I recently started looking at cloud computing by looking at OpenStack. OpenStack allows you to take a lot of common hardware and create your own cloud server on your own hardware. Once the software is setup it is easy for the user to setup his or her own little server or network.
The only problem is that I don’t have a bunch of intel I7 multi core servers full with ram sitting around for creating such a cloud. I did have a five year old AMD 8 core server but unfortunately creating your own cloud server is very resource intensive. Much more intensive than my poor old computer could handle.
I actually didn’t finish the tutorials because working with OpenStack was too slow with the equipment that I had available to me – yet it wasn’t their fault. I wanted to do more with cloud computing so I decided to give Amazon Web Services a chance. My thought was that Amazon has some amazing infrastructure around the world and so I should be able to use theirs without waiting an excessive amount of time.
Wikapedia says this about Cloud computing
Cloud computing is an information technology (IT) paradigm, a model for enabling ubiquitous access to shared pools of configurable resources (such as computer networks, servers, storage, applications and services), which can be rapidly provisioned with minimal management effort, often over the Internet.
Cloud computing
Cloud computing is a pretty big topic. Cloud computing is almost like virtual computing except that clould computing takes a disparate resources and makes them available. However, in addition to making them available it is done so by letting the user allocate what he or she wants rather than wait for IT to create the VM.

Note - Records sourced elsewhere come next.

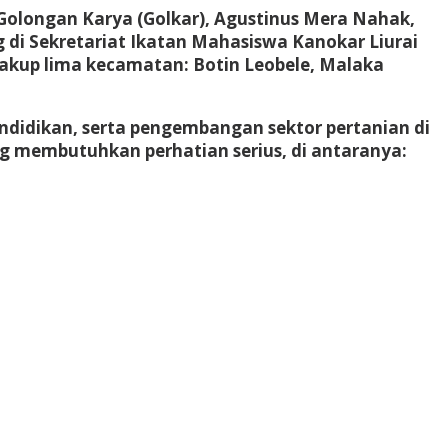
Golongan Karya (Golkar), Agustinus Mera Nahak,
 di Sekretariat Ikatan Mahasiswa Kanokar Liurai
cakup lima kecamatan: Botin Leobele, Malaka
ndidikan, serta pengembangan sektor pertanian di
 membutuhkan perhatian serius, di antaranya:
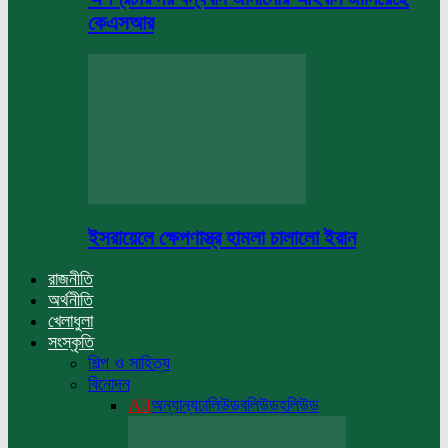
কেএসআর
ইসরায়েলে ক্ষেপণাস্ত্র হামলা চালালো ইরান
রাজনীতি
অর্থনীতি
খেলাধুলা
সংস্কৃতি
শিল্প ও সাহিত্য
বিনোদন
All
অন্যান্য
ঢালিউড
বলিউড
হলিউড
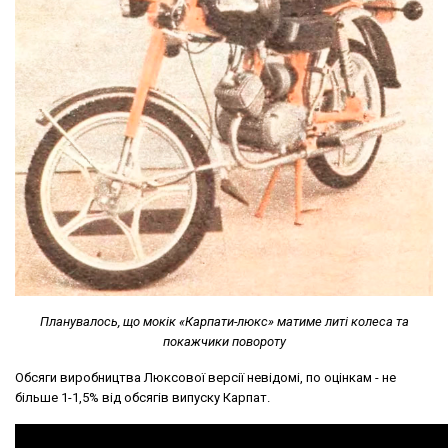
Планувалось, що мокік «Карпати-люкс» матиме литі колеса та
покажчики повороту
Обсяги виробництва Люксової версії невідомі, по оцінкам - не
більше 1-1,5% від обсягів випуску Карпат.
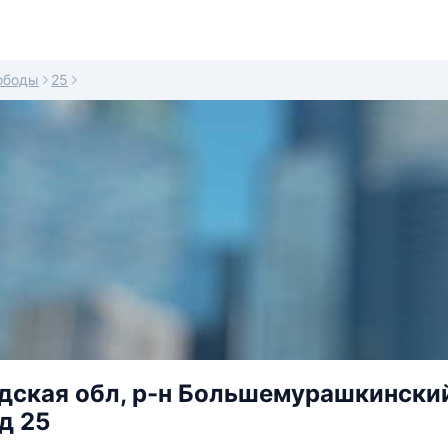
ободы
25
ская обл, р-н Большемурашкинский
д 25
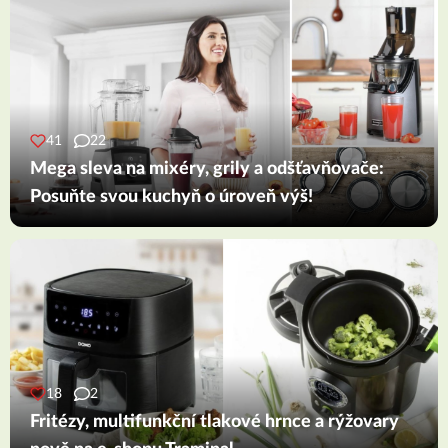
41
22
Mega sleva na mixéry, grily a odšťavňovače:
Posuňte svou kuchyň o úroveň výš!
18
2
Fritézy, multifunkční tlakové hrnce a rýžovary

Yet that isn’t really cloud computing. When a user can allocate their own “servers” from a pool of resources that is really only bordering on the edge of cloud computing as that is simply virtual computing – ie. take a server and run it on virtual hardware.
Clould computing is one step further. It allows you to configure the setup so that multiple servers can be automatically brought on line up as the demand requires it but they can also be automatically shutdown when they are no longer needed. Additionally cloud computing can be configured to be smart enough to replace servers that are no longer responding and or even virtualize away the networking away from the physical hardware.
To create your own cloud based VM you need a network (VPC) and the computer (EC2). In the next series articles I will create the network and then a virtual machines to run on it. I will also discuss about setting up auto scaling and adding a load balancer as well as touching on some of the interesting services that Amazon web services offers.